# TASK STATEMENT
Set the listing down exactly; no pictures.

# RECORDED INFORMATION
-- Opening Marker --

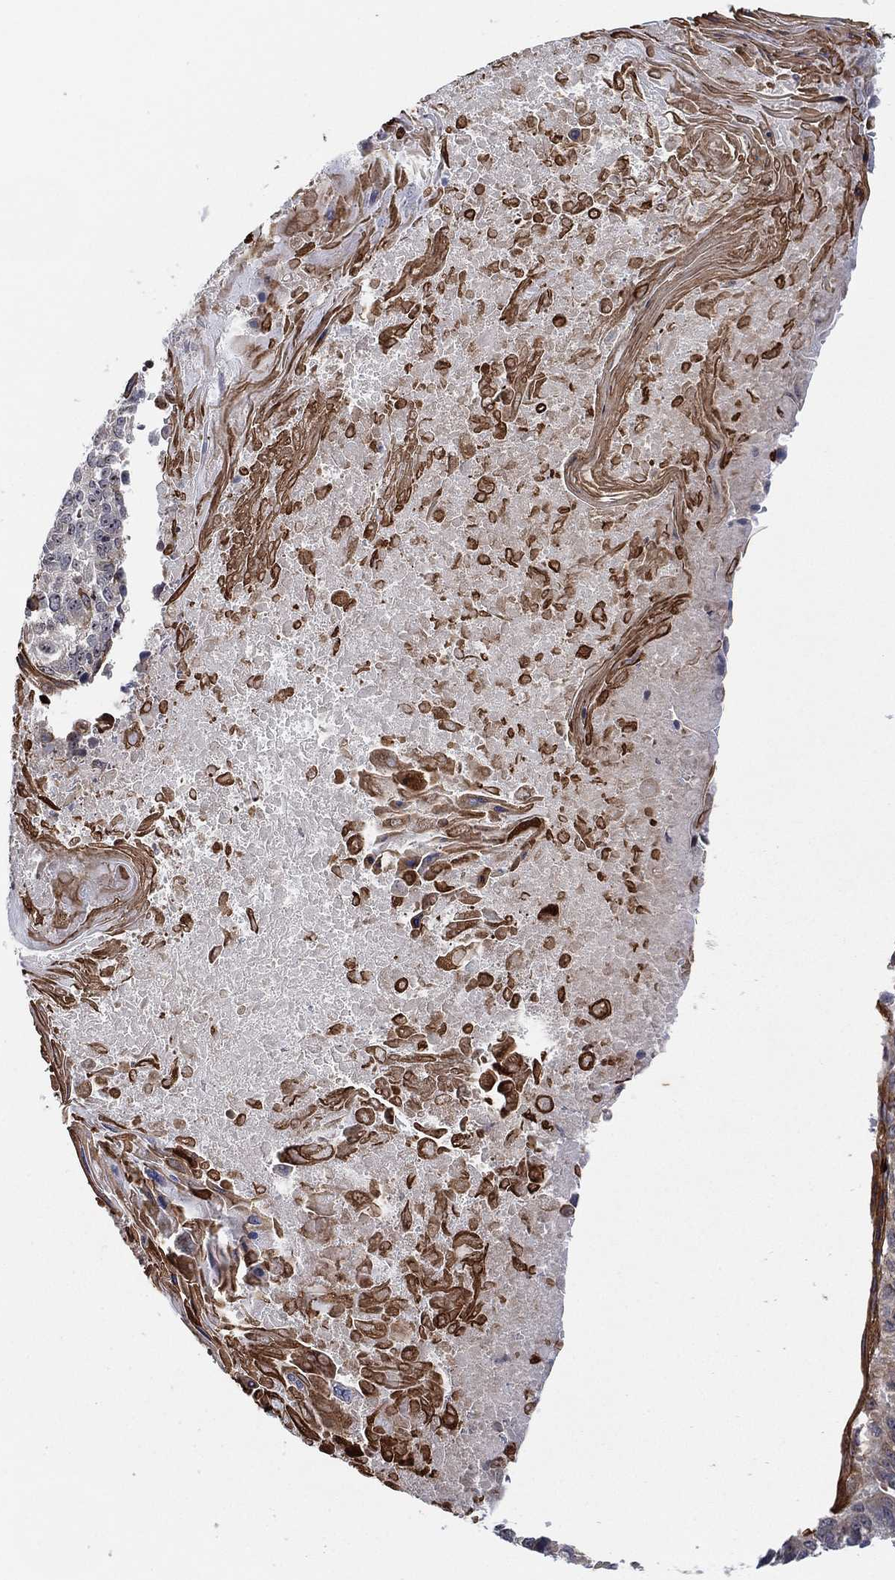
{"staining": {"intensity": "negative", "quantity": "none", "location": "none"}, "tissue": "lung cancer", "cell_type": "Tumor cells", "image_type": "cancer", "snomed": [{"axis": "morphology", "description": "Squamous cell carcinoma, NOS"}, {"axis": "topography", "description": "Lung"}], "caption": "High magnification brightfield microscopy of lung squamous cell carcinoma stained with DAB (brown) and counterstained with hematoxylin (blue): tumor cells show no significant staining. (DAB IHC with hematoxylin counter stain).", "gene": "TMCO1", "patient": {"sex": "male", "age": 73}}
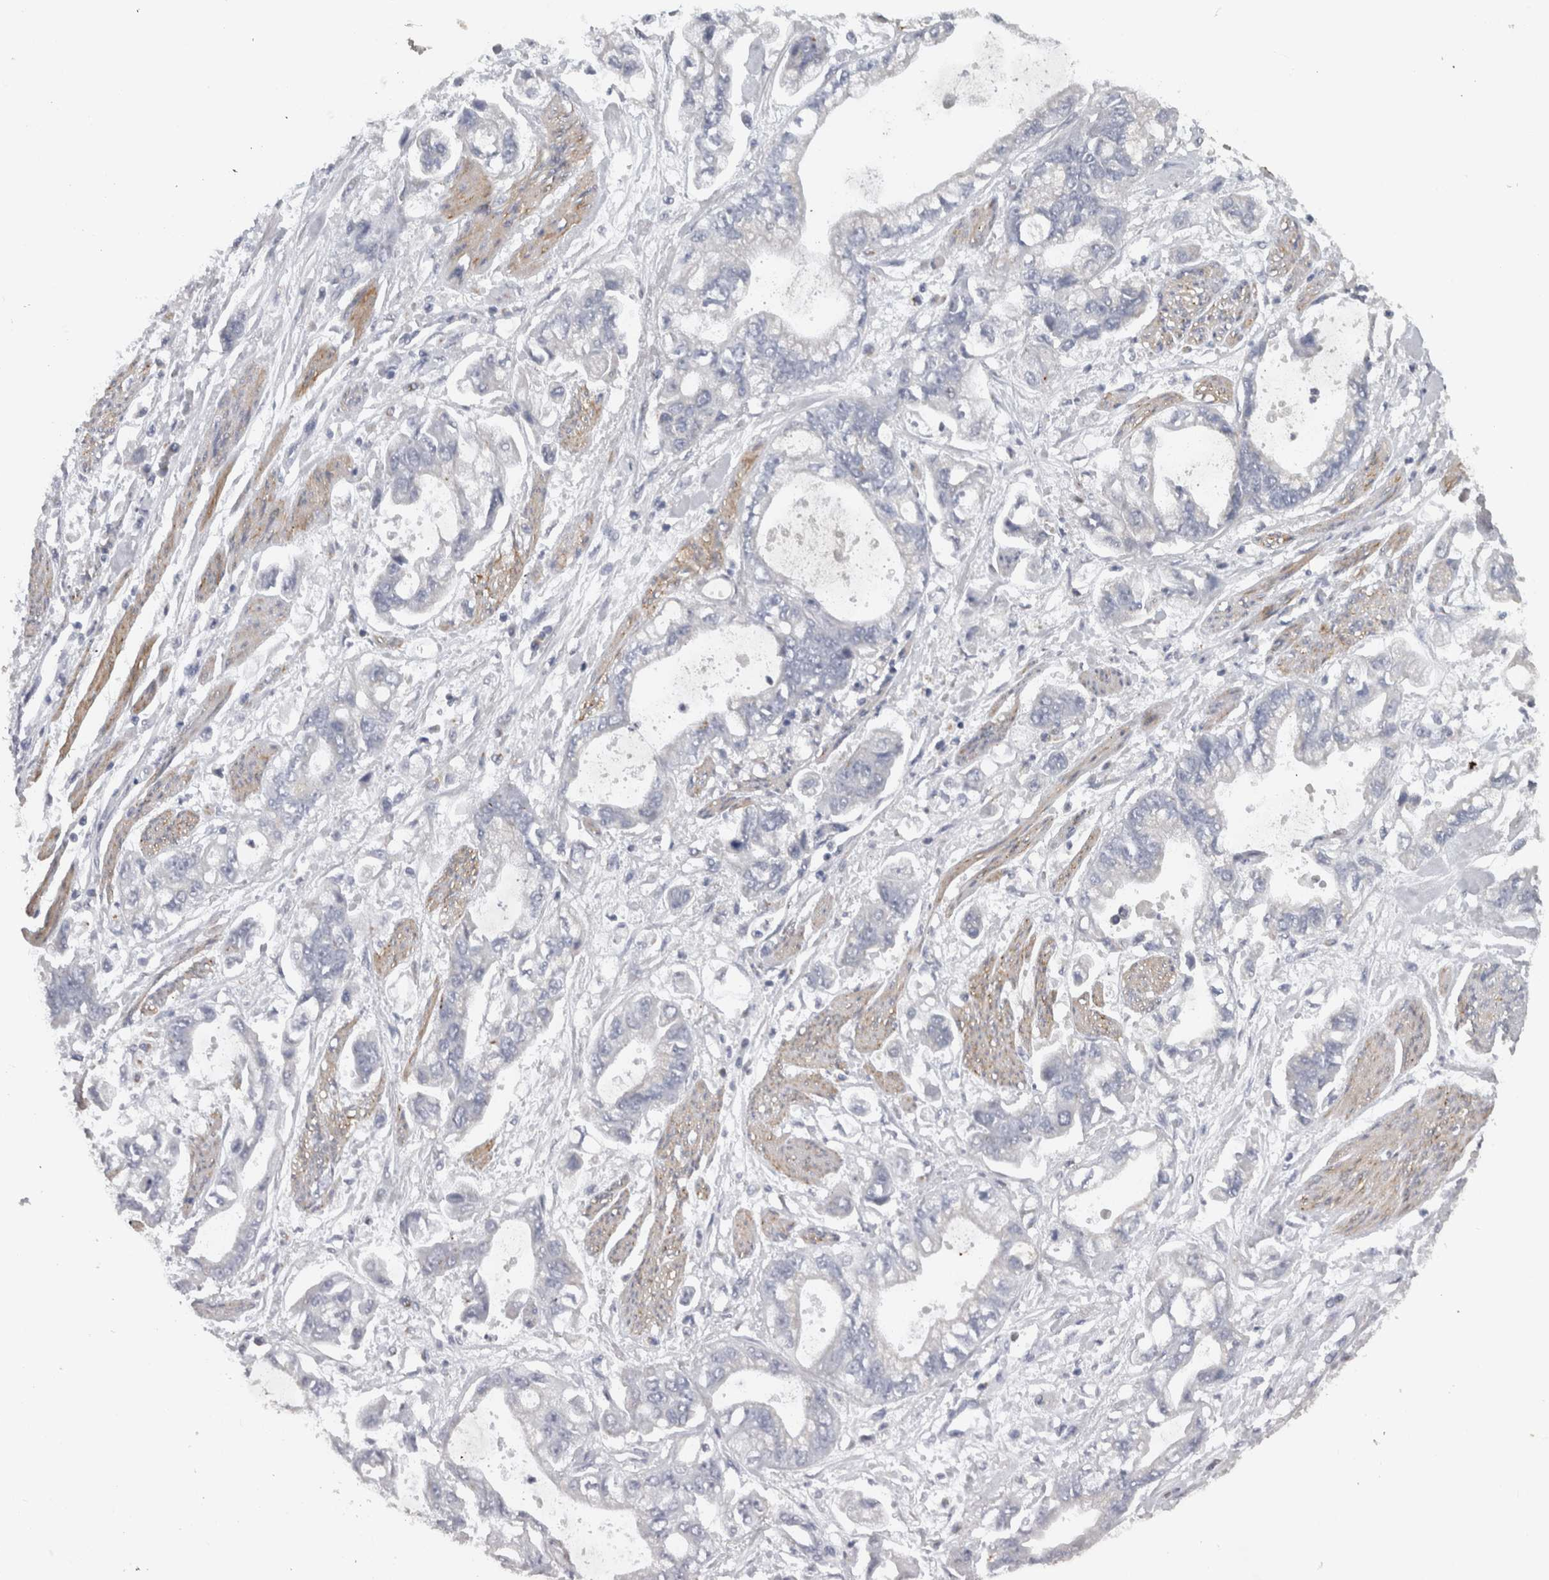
{"staining": {"intensity": "negative", "quantity": "none", "location": "none"}, "tissue": "stomach cancer", "cell_type": "Tumor cells", "image_type": "cancer", "snomed": [{"axis": "morphology", "description": "Normal tissue, NOS"}, {"axis": "morphology", "description": "Adenocarcinoma, NOS"}, {"axis": "topography", "description": "Stomach"}], "caption": "Immunohistochemistry photomicrograph of neoplastic tissue: human stomach cancer stained with DAB shows no significant protein staining in tumor cells.", "gene": "MGAT1", "patient": {"sex": "male", "age": 62}}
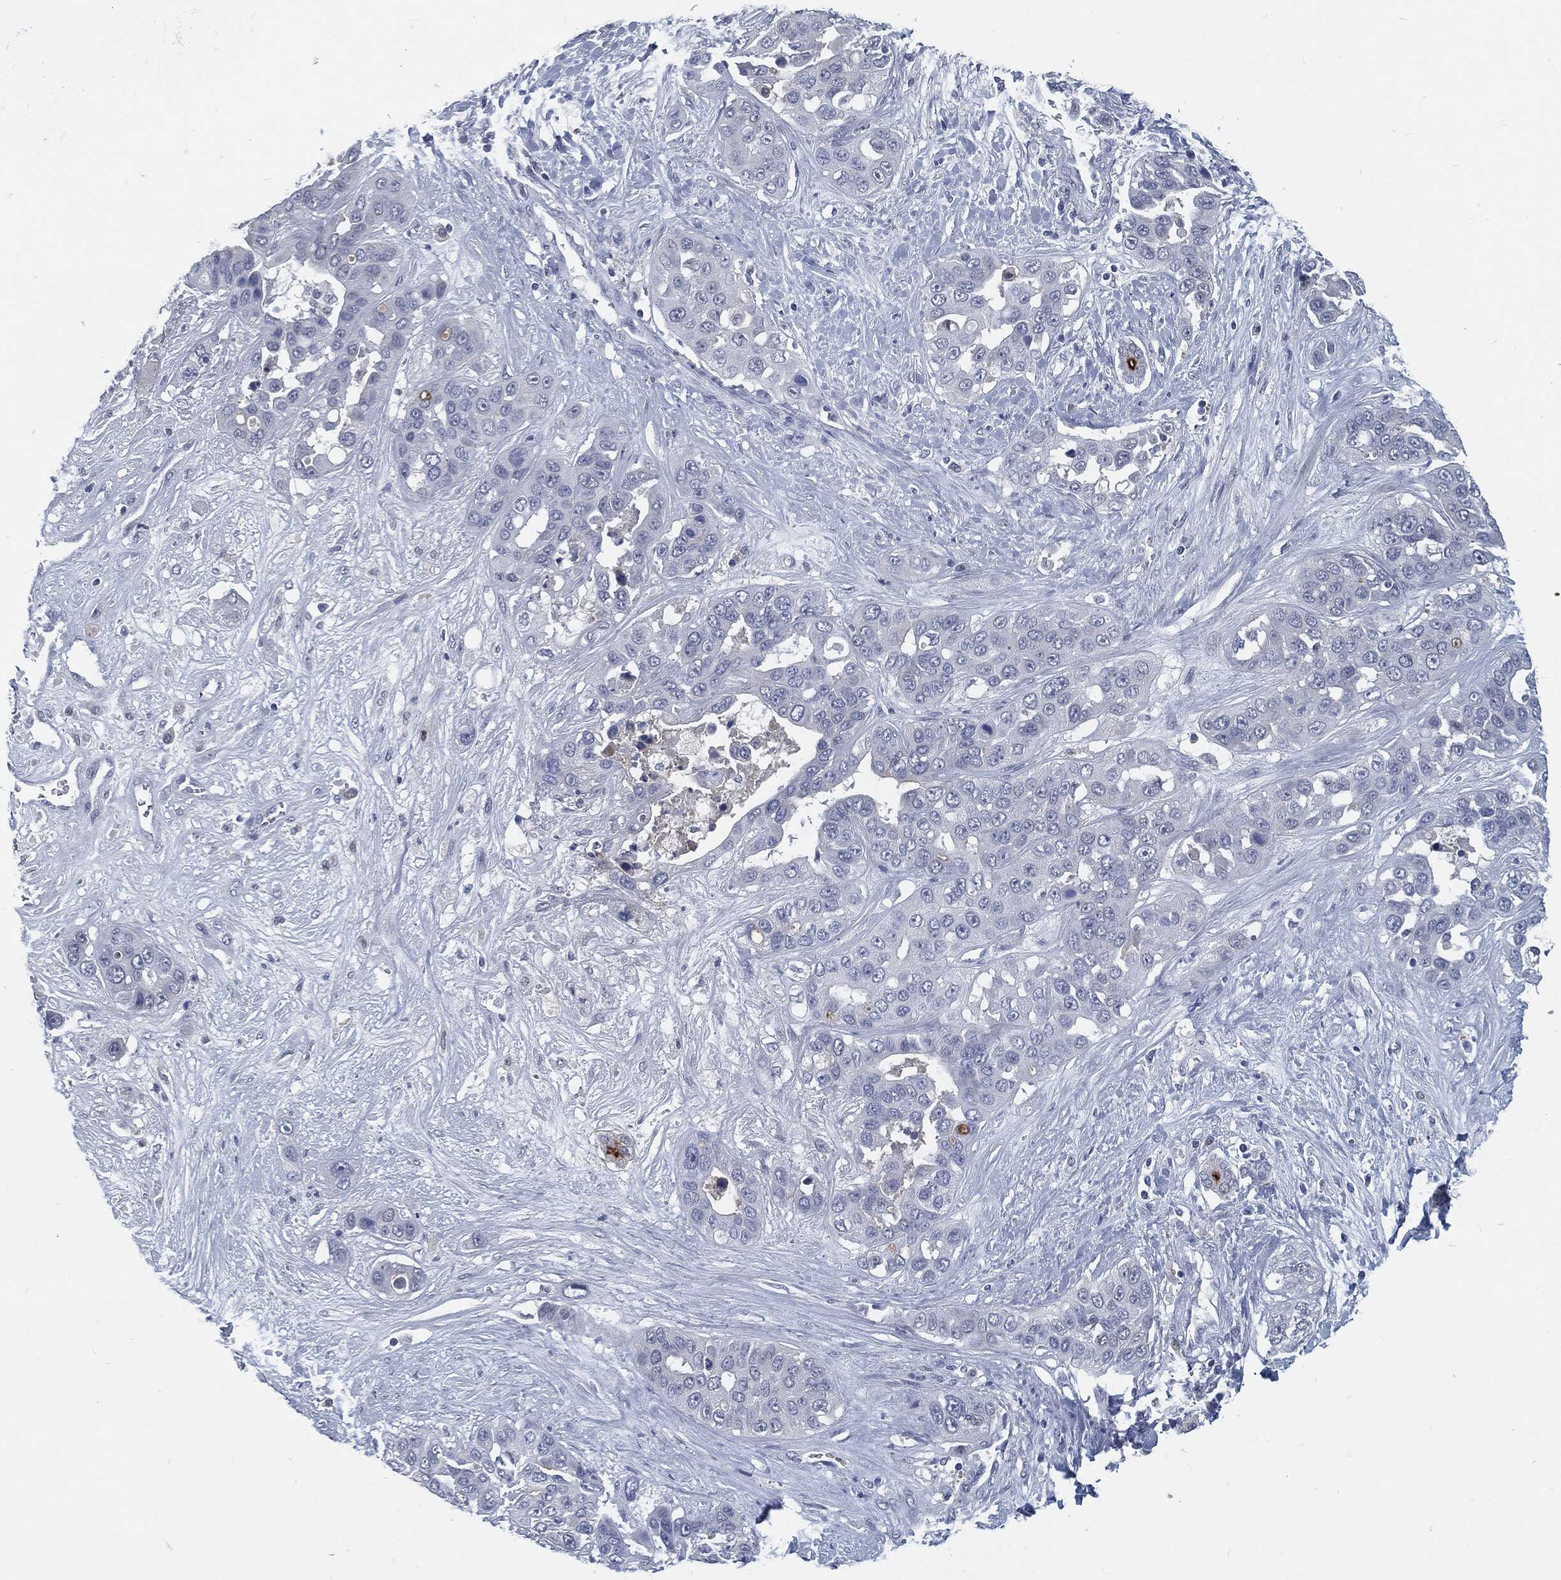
{"staining": {"intensity": "negative", "quantity": "none", "location": "none"}, "tissue": "liver cancer", "cell_type": "Tumor cells", "image_type": "cancer", "snomed": [{"axis": "morphology", "description": "Cholangiocarcinoma"}, {"axis": "topography", "description": "Liver"}], "caption": "Tumor cells are negative for protein expression in human cholangiocarcinoma (liver).", "gene": "PROM1", "patient": {"sex": "female", "age": 52}}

-- Closing Marker --

# YOUR RESPONSE
{"staining": {"intensity": "negative", "quantity": "none", "location": "none"}, "tissue": "lung cancer", "cell_type": "Tumor cells", "image_type": "cancer", "snomed": [{"axis": "morphology", "description": "Squamous cell carcinoma, NOS"}, {"axis": "topography", "description": "Lung"}], "caption": "High magnification brightfield microscopy of lung squamous cell carcinoma stained with DAB (brown) and counterstained with hematoxylin (blue): tumor cells show no significant staining. (DAB IHC with hematoxylin counter stain).", "gene": "TMCO1", "patient": {"sex": "male", "age": 73}}
{"staining": {"intensity": "negative", "quantity": "none", "location": "none"}, "tissue": "stomach cancer", "cell_type": "Tumor cells", "image_type": "cancer", "snomed": [{"axis": "morphology", "description": "Normal tissue, NOS"}, {"axis": "morphology", "description": "Adenocarcinoma, NOS"}, {"axis": "topography", "description": "Stomach"}], "caption": "Immunohistochemistry photomicrograph of neoplastic tissue: human stomach cancer stained with DAB shows no significant protein staining in tumor cells.", "gene": "MGAT1", "patient": {"sex": "male", "age": 62}}
{"staining": {"intensity": "negative", "quantity": "none", "location": "none"}, "tissue": "liver cancer", "cell_type": "Tumor cells", "image_type": "cancer", "snomed": [{"axis": "morphology", "description": "Cholangiocarcinoma"}, {"axis": "topography", "description": "Liver"}], "caption": "Tumor cells are negative for protein expression in human cholangiocarcinoma (liver).", "gene": "PROM1", "patient": {"sex": "female", "age": 52}}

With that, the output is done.